Tuesday, July 5, 2011

When You Feel Like the Trial is Too Much

I don't do this well...

this hustling back and forth an hour away to town so I can lift one child after another atop the blue exam table for a doctor to shine lights in little ears and throats, put stethoscope to rising and falling chests. All the while, I rattle off every blurry textbook detail of the past five days since we last saw him.

He is a solemn one, this doctor...good poker face as he looks, listens, and nods about wet coughs, fevers above 105, and oldest son talking dazed gibberish when heat makes brain synapses misfire. When all three have had their turn, he writes another script for medicine, but not because he knows much more than I do about this mystery illness that has survived round one of antibiotics. Words "drug resistant" resonate as we set out for home, me fighting traffic while two in the back slump in exhaustion from their battles.

I don't do this well...

these nights spent with alarm clock set every four hours, a reminder for this also sick mother who would otherwise sleep soundly until well past the early lights of dawn, even while her children sweated feverishly a few feet away in their rooms, making wide puddles on bedsheets.

I sleep on hall couch, a sentinel with two kittens curled atop my toes, night guard against fever-wandering children who have lost their way.

At best, I wake with the four-hour siren for a soft shaking of little shoulders to wake just long enough to suck down a dose of Ibuprofen, my pen recording temperatures that this mommy's fogged brain will soon forget, just like I once did with feeding schedules for newborn twins.

At worst, fevers spike early, oldest gags on the medicine so that last night's supper coats PJ's and bedclothes. Midnight sees me giving a second cooling bath and the washer whirring rhythmically.

I don't do this well.

My mother in law tells me she used to almost enjoy when my husband was sick, because that was the one time she was sure to get in all the close in-her-arms lovings he was usually too busy to give. I shake my head in agreement, all the while feeling like a lousy mother because the busyness of three children sick at once just doesn't allow for getting a love-bank full of long cuddles I'd love to receive.

What's worse, I remember earlier in the day, Emerson asking me to rock him (again) but I didn't get around to it this last time, what with the checking fevers; shoving tissues under pouring, snotty, sneezy noses and saying "blow;" putting cleaned sheets on the beds; praying sentence prayers aloud; administering unwanted medicine; and encouraging each to drink more or eat something!

And then I slow to read about storms and symbols of hope, of mercy in a trial.

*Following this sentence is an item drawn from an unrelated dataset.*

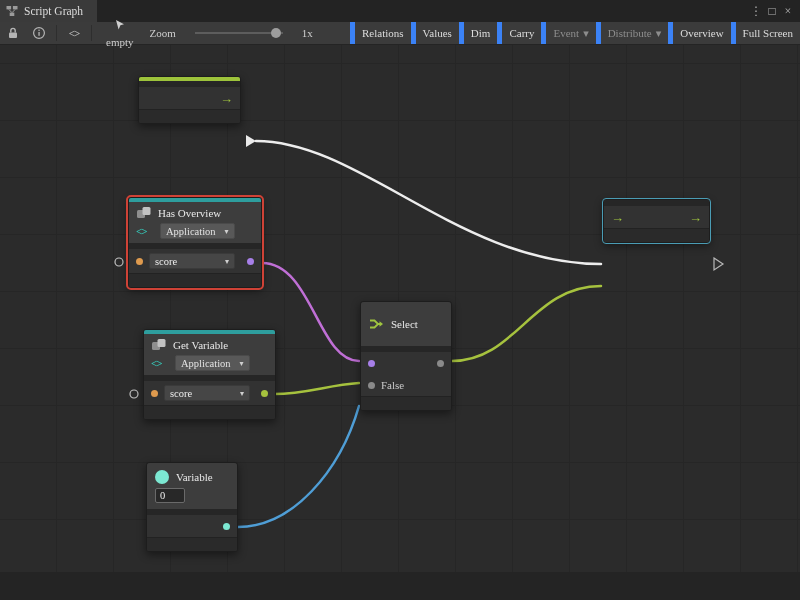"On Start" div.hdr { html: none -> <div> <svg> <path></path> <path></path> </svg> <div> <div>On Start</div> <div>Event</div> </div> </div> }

Matthew Henry's Complete Commentary says, "The rainbow appears when the clouds are most disposed to wet, and returns after the rain; when we have most reason to fear the rain prevailing, then God shows this seal of the promise that it shall not prevail. Thus God obviates our fears with such encouragements as are both suitable and seasonable. The thicker the cloud the brighter the bow in the cloud. Thus, as threatening afflictions abound, encouraging consolations much more abound."

The thicker the cloud, the brighter the bow. No matter how well I'm not walking through this thick cloud, He is here with me. His encouragement abounds in rainbows of consolation...if I can only remember to look up.

Photo: One sick boy perches atop couch while another temporarily fever-free boy looks in surprise that mommy has brought out the camera again.